Between now and Oct. 16, you’ll probably see them again — maybe more than once. Oct. 16 is the last day voters can register to vote in the Nov. 6 general election, and the League of Women Voters wants to do everything it can to make sure as many people as possible get registered and vote.
The League is a nonpartisan political organization with both male and female members. According to its website, its mission is to encourage “informed and active participation in government.” The group’s members sometimes do that by studying issues and taking positions on particular public policies, but they never support or oppose a political party or candidate.
Perhaps the group’s most recognized role in the community, however, is acting as an advocate for voting, preferably informed voting.
To that end, League members set up a table at many public events and locations in the weeks leading up to most elections to register people to vote and provide information about voting deadlines, district boundaries and other questions voters may have.
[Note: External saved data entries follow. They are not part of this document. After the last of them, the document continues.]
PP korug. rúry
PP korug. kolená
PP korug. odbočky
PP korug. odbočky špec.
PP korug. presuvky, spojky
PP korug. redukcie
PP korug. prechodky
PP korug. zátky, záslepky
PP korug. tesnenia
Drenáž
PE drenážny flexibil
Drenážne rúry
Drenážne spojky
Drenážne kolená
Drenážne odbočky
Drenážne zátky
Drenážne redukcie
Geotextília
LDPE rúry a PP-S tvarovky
Voters also can register online or in person at the Douglas County Clerk’s office, but sometimes the LWV table is just the nudge they need to register now and not put it off.
A new state law that goes into effect Jan. 1 will require people registering to vote in Kansas for the first time to provide proof of their citizenship. The law will add another step to the registration process, and it is uncertain whether the League of Women Voters will be able to continue its voter registration tradition. The League is dedicated to this part of its mission, and state and local election officials should help them continue this service.
Voting is the bedrock of our democratic society, and the League of Women Voters deserves the community’s thanks for the work it does to educate voters and increase voter participation.